◆ Material shown:
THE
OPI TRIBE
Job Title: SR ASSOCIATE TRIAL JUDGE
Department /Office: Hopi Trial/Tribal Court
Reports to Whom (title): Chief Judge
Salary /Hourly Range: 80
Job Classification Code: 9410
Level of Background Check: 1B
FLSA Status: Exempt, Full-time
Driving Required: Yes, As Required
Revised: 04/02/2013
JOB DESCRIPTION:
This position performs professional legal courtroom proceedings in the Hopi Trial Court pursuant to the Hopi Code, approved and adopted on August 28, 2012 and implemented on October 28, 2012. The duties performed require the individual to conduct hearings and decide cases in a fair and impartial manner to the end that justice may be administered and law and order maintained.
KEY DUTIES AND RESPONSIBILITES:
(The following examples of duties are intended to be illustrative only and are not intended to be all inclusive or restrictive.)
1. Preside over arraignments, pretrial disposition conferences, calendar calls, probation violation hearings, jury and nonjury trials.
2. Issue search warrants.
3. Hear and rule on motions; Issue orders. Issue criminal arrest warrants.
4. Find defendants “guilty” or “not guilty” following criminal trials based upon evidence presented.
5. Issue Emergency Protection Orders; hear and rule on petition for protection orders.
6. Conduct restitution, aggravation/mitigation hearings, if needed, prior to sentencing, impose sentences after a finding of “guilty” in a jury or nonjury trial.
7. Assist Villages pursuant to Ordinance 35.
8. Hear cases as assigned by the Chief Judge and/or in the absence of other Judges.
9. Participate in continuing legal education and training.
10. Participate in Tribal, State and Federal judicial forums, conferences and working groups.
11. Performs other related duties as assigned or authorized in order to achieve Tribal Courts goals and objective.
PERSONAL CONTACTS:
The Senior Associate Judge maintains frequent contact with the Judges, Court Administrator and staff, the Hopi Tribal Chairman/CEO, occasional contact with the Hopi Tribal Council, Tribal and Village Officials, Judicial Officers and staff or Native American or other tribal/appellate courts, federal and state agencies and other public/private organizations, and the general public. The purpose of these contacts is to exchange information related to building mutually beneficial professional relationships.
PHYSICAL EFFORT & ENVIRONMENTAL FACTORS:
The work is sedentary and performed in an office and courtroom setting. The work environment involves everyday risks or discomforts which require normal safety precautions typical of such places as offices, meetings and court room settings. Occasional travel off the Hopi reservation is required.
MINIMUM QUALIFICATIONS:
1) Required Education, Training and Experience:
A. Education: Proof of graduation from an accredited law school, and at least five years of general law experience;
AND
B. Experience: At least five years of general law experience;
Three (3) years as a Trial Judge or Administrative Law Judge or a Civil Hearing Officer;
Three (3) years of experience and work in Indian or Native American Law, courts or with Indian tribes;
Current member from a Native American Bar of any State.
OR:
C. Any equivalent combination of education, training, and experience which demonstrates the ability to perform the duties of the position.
==
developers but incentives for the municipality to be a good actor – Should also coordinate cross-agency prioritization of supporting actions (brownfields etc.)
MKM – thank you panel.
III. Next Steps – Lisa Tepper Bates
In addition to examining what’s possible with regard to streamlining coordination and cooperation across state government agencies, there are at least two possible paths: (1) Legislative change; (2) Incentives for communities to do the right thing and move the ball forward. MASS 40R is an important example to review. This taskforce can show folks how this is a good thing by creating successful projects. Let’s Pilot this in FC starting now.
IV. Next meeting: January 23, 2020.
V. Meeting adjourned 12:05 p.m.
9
...
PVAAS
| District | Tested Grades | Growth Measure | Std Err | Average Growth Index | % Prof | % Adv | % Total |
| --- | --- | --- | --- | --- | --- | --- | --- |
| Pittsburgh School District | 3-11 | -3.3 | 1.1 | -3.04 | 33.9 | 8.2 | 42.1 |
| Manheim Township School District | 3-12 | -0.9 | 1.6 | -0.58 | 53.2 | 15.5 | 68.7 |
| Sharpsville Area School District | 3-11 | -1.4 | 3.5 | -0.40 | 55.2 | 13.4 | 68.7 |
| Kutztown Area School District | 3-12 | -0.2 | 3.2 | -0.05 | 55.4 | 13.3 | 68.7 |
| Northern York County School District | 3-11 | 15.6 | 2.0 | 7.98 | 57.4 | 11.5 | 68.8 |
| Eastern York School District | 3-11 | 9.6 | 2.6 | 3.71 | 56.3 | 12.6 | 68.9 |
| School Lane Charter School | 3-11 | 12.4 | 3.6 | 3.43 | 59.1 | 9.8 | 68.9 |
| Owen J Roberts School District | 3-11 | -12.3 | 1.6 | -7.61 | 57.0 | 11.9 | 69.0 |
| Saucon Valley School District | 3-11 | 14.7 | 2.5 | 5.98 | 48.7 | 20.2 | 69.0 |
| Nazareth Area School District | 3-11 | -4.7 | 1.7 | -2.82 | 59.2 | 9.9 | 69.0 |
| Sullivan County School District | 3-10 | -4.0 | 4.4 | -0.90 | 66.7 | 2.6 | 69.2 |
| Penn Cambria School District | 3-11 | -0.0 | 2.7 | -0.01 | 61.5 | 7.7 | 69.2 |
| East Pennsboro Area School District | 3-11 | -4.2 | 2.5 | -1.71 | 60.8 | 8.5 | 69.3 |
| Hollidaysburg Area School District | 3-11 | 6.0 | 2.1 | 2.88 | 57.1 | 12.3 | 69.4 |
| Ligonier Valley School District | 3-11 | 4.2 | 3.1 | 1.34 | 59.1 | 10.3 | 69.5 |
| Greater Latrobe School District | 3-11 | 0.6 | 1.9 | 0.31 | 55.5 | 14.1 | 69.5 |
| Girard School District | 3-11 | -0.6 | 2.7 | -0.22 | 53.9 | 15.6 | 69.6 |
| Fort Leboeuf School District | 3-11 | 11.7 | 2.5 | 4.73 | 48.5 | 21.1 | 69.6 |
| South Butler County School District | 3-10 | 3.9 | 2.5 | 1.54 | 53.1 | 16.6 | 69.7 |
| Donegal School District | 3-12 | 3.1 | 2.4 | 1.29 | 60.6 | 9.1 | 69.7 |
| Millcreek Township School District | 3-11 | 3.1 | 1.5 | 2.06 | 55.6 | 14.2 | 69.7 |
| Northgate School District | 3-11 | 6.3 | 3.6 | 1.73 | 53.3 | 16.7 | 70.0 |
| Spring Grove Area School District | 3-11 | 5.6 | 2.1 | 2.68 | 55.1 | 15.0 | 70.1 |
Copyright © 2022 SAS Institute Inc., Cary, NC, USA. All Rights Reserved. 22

◆ Task objective: Which lines of the data above contain the string "Next"? Copy each of them.

◆ Result:
III. Next Steps – Lisa Tepper Bates
IV. Next meeting: January 23, 2020.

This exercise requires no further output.